The Niata or Ñata is an extinct breed of dwarf cattle from Uruguay and Argentina. It was observed and described by Charles Darwin in the 1830s. One was exhibited at the Segunda Exposición Internacional de Ganadería y Agricultura in Buenos Aires in April 1890. By the early twentieth century the Niata was nearly or completely extinct.

== History ==

An early description of the Niata is that from November 1833 by Charles Darwin, who twice saw cattle of this type.

George Ernest Gibson bought two in 1889, one of which was exhibited at the Segunda Exposición Internacional de Ganadería y Agricultura in Buenos Aires in April 1890.

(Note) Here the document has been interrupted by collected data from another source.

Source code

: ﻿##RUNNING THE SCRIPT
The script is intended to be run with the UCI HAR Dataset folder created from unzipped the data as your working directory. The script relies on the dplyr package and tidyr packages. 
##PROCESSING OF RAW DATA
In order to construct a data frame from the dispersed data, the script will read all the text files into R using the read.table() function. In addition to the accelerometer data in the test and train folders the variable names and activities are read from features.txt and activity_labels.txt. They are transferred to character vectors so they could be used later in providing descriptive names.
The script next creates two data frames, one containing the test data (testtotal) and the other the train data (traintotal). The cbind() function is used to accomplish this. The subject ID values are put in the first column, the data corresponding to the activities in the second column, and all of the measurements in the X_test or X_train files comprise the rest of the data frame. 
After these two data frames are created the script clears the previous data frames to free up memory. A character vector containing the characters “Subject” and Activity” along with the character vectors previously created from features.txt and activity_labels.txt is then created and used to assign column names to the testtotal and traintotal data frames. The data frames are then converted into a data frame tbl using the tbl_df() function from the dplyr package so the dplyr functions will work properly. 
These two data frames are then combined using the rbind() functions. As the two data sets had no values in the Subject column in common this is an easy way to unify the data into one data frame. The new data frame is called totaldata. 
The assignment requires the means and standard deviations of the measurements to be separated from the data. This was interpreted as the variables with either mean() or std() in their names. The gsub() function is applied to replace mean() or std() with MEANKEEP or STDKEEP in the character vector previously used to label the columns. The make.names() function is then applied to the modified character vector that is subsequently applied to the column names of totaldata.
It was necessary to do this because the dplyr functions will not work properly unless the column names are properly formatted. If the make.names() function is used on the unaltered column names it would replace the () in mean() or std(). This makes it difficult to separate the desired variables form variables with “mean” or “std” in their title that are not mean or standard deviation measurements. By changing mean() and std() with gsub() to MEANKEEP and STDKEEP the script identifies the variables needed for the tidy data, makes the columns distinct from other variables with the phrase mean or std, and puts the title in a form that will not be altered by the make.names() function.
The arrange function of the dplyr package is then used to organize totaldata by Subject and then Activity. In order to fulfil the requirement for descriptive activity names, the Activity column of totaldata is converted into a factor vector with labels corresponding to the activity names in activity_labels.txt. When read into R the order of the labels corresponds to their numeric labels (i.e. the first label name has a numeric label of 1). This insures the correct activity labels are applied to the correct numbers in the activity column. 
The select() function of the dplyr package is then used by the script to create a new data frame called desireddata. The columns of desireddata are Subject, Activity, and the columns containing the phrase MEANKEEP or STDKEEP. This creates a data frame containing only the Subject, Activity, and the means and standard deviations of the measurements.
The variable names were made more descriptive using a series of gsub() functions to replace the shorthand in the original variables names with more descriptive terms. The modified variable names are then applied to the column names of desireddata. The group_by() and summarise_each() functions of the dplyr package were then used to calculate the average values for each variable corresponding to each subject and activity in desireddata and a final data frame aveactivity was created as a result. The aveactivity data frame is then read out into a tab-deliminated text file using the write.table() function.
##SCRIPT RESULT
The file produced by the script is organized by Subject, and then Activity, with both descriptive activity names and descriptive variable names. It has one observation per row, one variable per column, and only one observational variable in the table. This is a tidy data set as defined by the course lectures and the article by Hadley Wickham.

Darwin described the Niata as a true breed, in which mating of a cow and bull resulted in calves of the same type; a morphometric and genetic study of museum specimens in 2018 found it to conform to modern definitions of a breed. He suggested that the Niata had been eradicated by estancieros who believed it to be poorly adapted to the environment and of little use. By the early twentieth century it was nearly or completely extinct.

== Characteristics ==
The Niata differed from other cattle only in its markedly foreshortened skull; it did not display other signs of chondrodysplasia. The shape of the skull did not impede its breathing.

According to Gibson, the usual colour was dun, with black legs.

Both Darwin and Ramón Lista describe the Niata as fierce or wild; Gibson discusses a small herd that was "exceedingly tame'".